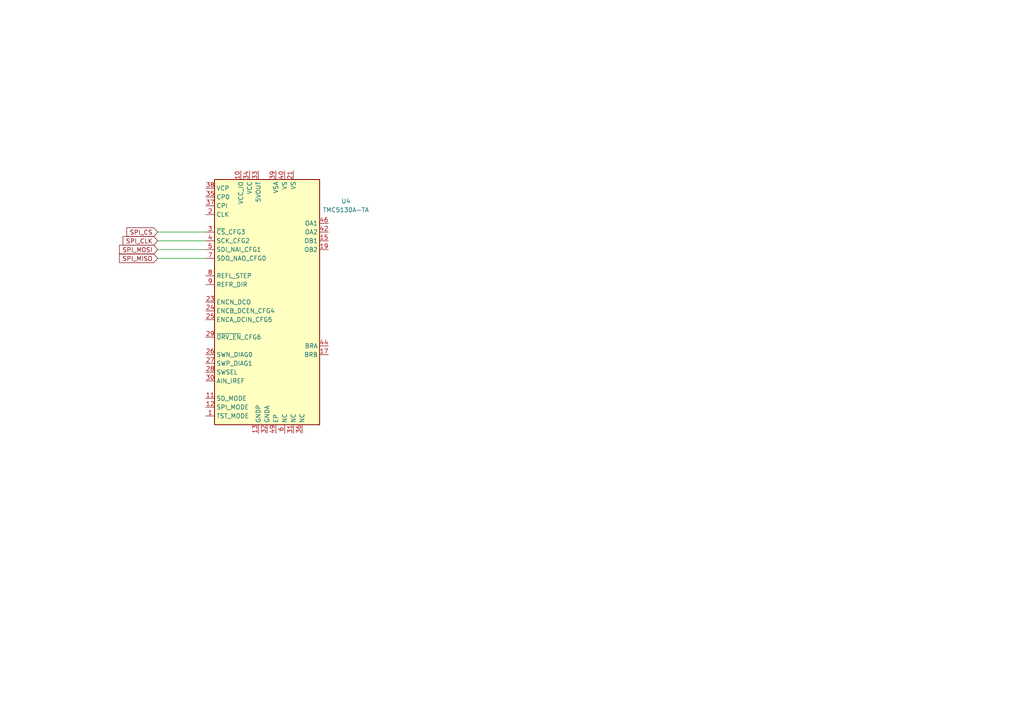
<source format=kicad_sch>
(kicad_sch
	(version 20250114)
	(generator "eeschema")
	(generator_version "9.0")
	(uuid "29006bae-305a-4f27-851d-346661db0923")
	(paper "A4")
	
	(wire
		(pts
			(xy 45.72 74.93) (xy 59.69 74.93)
		)
		(stroke
			(width 0)
			(type default)
		)
		(uuid "06d7f5c5-5b73-4ad0-912a-a519c1ece5b0")
	)
	(wire
		(pts
			(xy 45.72 67.31) (xy 59.69 67.31)
		)
		(stroke
			(width 0)
			(type default)
		)
		(uuid "2bee01fe-2bc6-42b9-abb7-09904261d131")
	)
	(wire
		(pts
			(xy 45.72 69.85) (xy 59.69 69.85)
		)
		(stroke
			(width 0)
			(type default)
		)
		(uuid "9c204df1-0e50-4f56-a862-6e8d8cc318c5")
	)
	(wire
		(pts
			(xy 45.72 72.39) (xy 59.69 72.39)
		)
		(stroke
			(width 0)
			(type default)
		)
		(uuid "f3a8fc9d-2427-4b8d-b00f-11864510cc04")
	)
	(global_label "SPI_CLK"
		(shape input)
		(at 45.72 69.85 180)
		(fields_autoplaced yes)
		(effects
			(font
				(size 1.27 1.27)
			)
			(justify right)
		)
		(uuid "1dd9c88b-2be0-465a-8181-79899afeba17")
		(property "Intersheetrefs" "${INTERSHEET_REFS}"
			(at 35.1148 69.85 0)
			(effects
				(font
					(size 1.27 1.27)
				)
				(justify right)
				(hide yes)
			)
		)
	)
	(global_label "SPI_CS"
		(shape input)
		(at 45.72 67.31 180)
		(fields_autoplaced yes)
		(effects
			(font
				(size 1.27 1.27)
			)
			(justify right)
		)
		(uuid "54389764-a6e9-463c-bacc-792e9a5f4b53")
		(property "Intersheetrefs" "${INTERSHEET_REFS}"
			(at 36.2034 67.31 0)
			(effects
				(font
					(size 1.27 1.27)
				)
				(justify right)
				(hide yes)
			)
		)
	)
	(global_label "SPI_MOSI"
		(shape input)
		(at 45.72 72.39 180)
		(fields_autoplaced yes)
		(effects
			(font
				(size 1.27 1.27)
			)
			(justify right)
		)
		(uuid "6b4306f8-9490-4ef9-9e41-358c1517963b")
		(property "Intersheetrefs" "${INTERSHEET_REFS}"
			(at 34.0867 72.39 0)
			(effects
				(font
					(size 1.27 1.27)
				)
				(justify right)
				(hide yes)
			)
		)
	)
	(global_label "SPI_MISO"
		(shape input)
		(at 45.72 74.93 180)
		(fields_autoplaced yes)
		(effects
			(font
				(size 1.27 1.27)
			)
			(justify right)
		)
		(uuid "8c63bde0-1f11-41ac-8719-e4e7531ed246")
		(property "Intersheetrefs" "${INTERSHEET_REFS}"
			(at 34.0867 74.93 0)
			(effects
				(font
					(size 1.27 1.27)
				)
				(justify right)
				(hide yes)
			)
		)
	)
	(symbol
		(lib_id "Driver_Motor:TMC5130A-TA")
		(at 77.47 87.63 0)
		(unit 1)
		(exclude_from_sim no)
		(in_bom yes)
		(on_board yes)
		(dnp no)
		(fields_autoplaced yes)
		(uuid "52b44622-a78f-40fa-91e7-4bad7dd792a7")
		(property "Reference" "U2"
			(at 100.33 58.3498 0)
			(effects
				(font
					(size 1.27 1.27)
				)
			)
		)
		(property "Value" "TMC5130A-TA"
			(at 100.33 60.8898 0)
			(effects
				(font
					(size 1.27 1.27)
				)
			)
		)
		(property "Footprint" "Package_QFP:TQFP-48-1EP_7x7mm_P0.5mm_EP5x5mm_ThermalVias"
			(at 77.47 153.67 0)
			(effects
				(font
					(size 1.27 1.27)
				)
				(hide yes)
			)
		)
		(property "Datasheet" "https://www.trinamic.com/fileadmin/assets/Products/ICs_Documents/TMC5130_datasheet_Rev1.17.pdf"
			(at 50.8 63.5 0)
			(effects
				(font
					(size 1.27 1.27)
				)
				(hide yes)
			)
		)
		(property "Description" "Power Driver For Stepper Motors, 2.0A, 4.75-46V, TQFP-48"
			(at 77.47 87.63 0)
			(effects
				(font
					(size 1.27 1.27)
				)
				(hide yes)
			)
		)
		(pin "14"
			(uuid "61c2fe50-9567-40b5-9f82-8fb03a1cef6c")
		)
		(pin "18"
			(uuid "30a87ebe-5028-43f7-a645-e48d1a2dad90")
		)
		(pin "20"
			(uuid "961a9fd4-4083-4e1d-9ff0-6f2cedbd54f6")
		)
		(pin "44"
			(uuid "37237137-42ba-48ae-91a1-46b3486b14b5")
		)
		(pin "10"
			(uuid "ec26df44-8752-4d3a-8a5a-479699a4205b")
		)
		(pin "9"
			(uuid "5b780ea5-f020-455d-a8c4-06d3aedbe2ce")
		)
		(pin "25"
			(uuid "3f75fccd-f9b8-41aa-80f9-36ba62f3016b")
		)
		(pin "33"
			(uuid "b1061c47-c572-4ff3-a78c-48c5097f70ec")
		)
		(pin "48"
			(uuid "67d0b525-bdc2-4d21-8c70-2fa595439a96")
		)
		(pin "43"
			(uuid "fa29f0cd-d9a0-48c5-ac2c-5b86e82c031d")
		)
		(pin "38"
			(uuid "5a86e3a8-4d33-4b9b-b418-b02703130cfb")
		)
		(pin "4"
			(uuid "1cbfb5c0-dcc5-4d33-a1c2-6a418f6a1ad6")
		)
		(pin "3"
			(uuid "23252f34-f417-4ed2-9aad-55d5f2cde865")
		)
		(pin "11"
			(uuid "06d50969-fe59-4866-b99c-41f25ed5edc9")
		)
		(pin "45"
			(uuid "bdbd1bc0-d13d-402a-b647-5f7083225ff3")
		)
		(pin "42"
			(uuid "7ca8d464-6e69-45ab-89d4-db09faabedbb")
		)
		(pin "19"
			(uuid "76e095cf-ede5-4391-b1d7-8e2832cbdbd2")
		)
		(pin "23"
			(uuid "dd7a3516-4587-49f7-b19d-595a80a5e56b")
		)
		(pin "36"
			(uuid "f0c88c4f-0c4f-4188-b5b6-01f646f19fec")
		)
		(pin "5"
			(uuid "c18e87a7-31da-4197-a4a0-3e20b18c7858")
		)
		(pin "8"
			(uuid "a75ea910-d3cd-4b97-bb82-0ef4c987d47f")
		)
		(pin "34"
			(uuid "a4906065-f23e-4e3d-9285-9ed1405839a3")
		)
		(pin "15"
			(uuid "5c6f7eed-39c6-4560-bf4f-e74385726bb1")
		)
		(pin "24"
			(uuid "e89c0926-a8c8-4404-9f12-037c94f143b0")
		)
		(pin "6"
			(uuid "aea2c71c-3935-433f-9f0a-6f7983e1f352")
		)
		(pin "1"
			(uuid "9091b261-cae4-4f14-a286-3ee4cb1fcf59")
		)
		(pin "26"
			(uuid "0d1318f5-ffdf-4250-83a9-75fa973ec358")
		)
		(pin "29"
			(uuid "3f4645f6-ea4e-4f83-830f-f8af813b172a")
		)
		(pin "32"
			(uuid "b21d7e9b-7290-4f28-9969-2f3bea76c2b6")
		)
		(pin "49"
			(uuid "3b06094a-b06b-4887-ad8c-c6ed68fb4ef2")
		)
		(pin "28"
			(uuid "ea5332bb-86ef-4de9-ad51-903724933bd3")
		)
		(pin "21"
			(uuid "a6de756b-403d-4806-90f8-f4b2fd3b50a5")
		)
		(pin "27"
			(uuid "328fbbca-6817-4e35-9a30-efdeaaf69a25")
		)
		(pin "31"
			(uuid "f78d447d-c513-4dda-be07-a49e1b10fca8")
		)
		(pin "30"
			(uuid "1ab21b45-2b9f-473d-9e2a-cfa92dae87b7")
		)
		(pin "40"
			(uuid "f44a71a8-d274-482a-8830-7bfbcb2229a3")
		)
		(pin "47"
			(uuid "5616063d-2498-4421-9896-8c5d80b8014f")
		)
		(pin "13"
			(uuid "82527c2d-90ad-457b-a581-ffeac631a92c")
		)
		(pin "2"
			(uuid "f835ef60-930d-4bed-9a61-3bc35e99afd5")
		)
		(pin "35"
			(uuid "eebda948-5931-42d6-a71a-e38603d5e103")
		)
		(pin "37"
			(uuid "d2d24c3e-e851-46d8-991a-9034a8bb90d5")
		)
		(pin "39"
			(uuid "3148b71a-eadb-440b-b1b7-5ec62ab0baca")
		)
		(pin "7"
			(uuid "968fc405-af9c-4a02-ae27-4851be16dbf0")
		)
		(pin "41"
			(uuid "96ed1b64-b13a-4997-8f00-0919ed9080e9")
		)
		(pin "12"
			(uuid "aa86c004-7dc9-4d1a-b236-b788974a5bd3")
		)
		(pin "16"
			(uuid "58b2f3e3-c041-456e-a0dc-bc0a0146e54c")
		)
		(pin "22"
			(uuid "6efbb209-3480-4384-8182-e025787eddf3")
		)
		(pin "46"
			(uuid "34d476ff-8149-4af6-94e7-ce69da2cab86")
		)
		(pin "17"
			(uuid "f6ac8117-c827-42a4-a950-cab2374c8594")
		)
		(instances
			(project "pnp32_mainboard"
				(path "/a02e5dd1-80da-4253-b87a-c8707aa3e0b0/587aa0d5-267c-4288-a48c-61def213ea86"
					(reference "U4")
					(unit 1)
				)
				(path "/a02e5dd1-80da-4253-b87a-c8707aa3e0b0/9805ec31-9a99-4e4b-a625-8fd11a9a458a"
					(reference "U3")
					(unit 1)
				)
				(path "/a02e5dd1-80da-4253-b87a-c8707aa3e0b0/9eb8d42e-6154-4c2e-a139-649ab80f1930"
					(reference "U2")
					(unit 1)
				)
			)
		)
	)
)

</source>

******************************

#### To do:
When a line above includes the word "TQFP", please list that line.

#### Exercise solution:
		(property "Footprint" "Package_QFP:TQFP-48-1EP_7x7mm_P0.5mm_EP5x5mm_ThermalVias"
		(property "Description" "Power Driver For Stepper Motors, 2.0A, 4.75-46V, TQFP-48"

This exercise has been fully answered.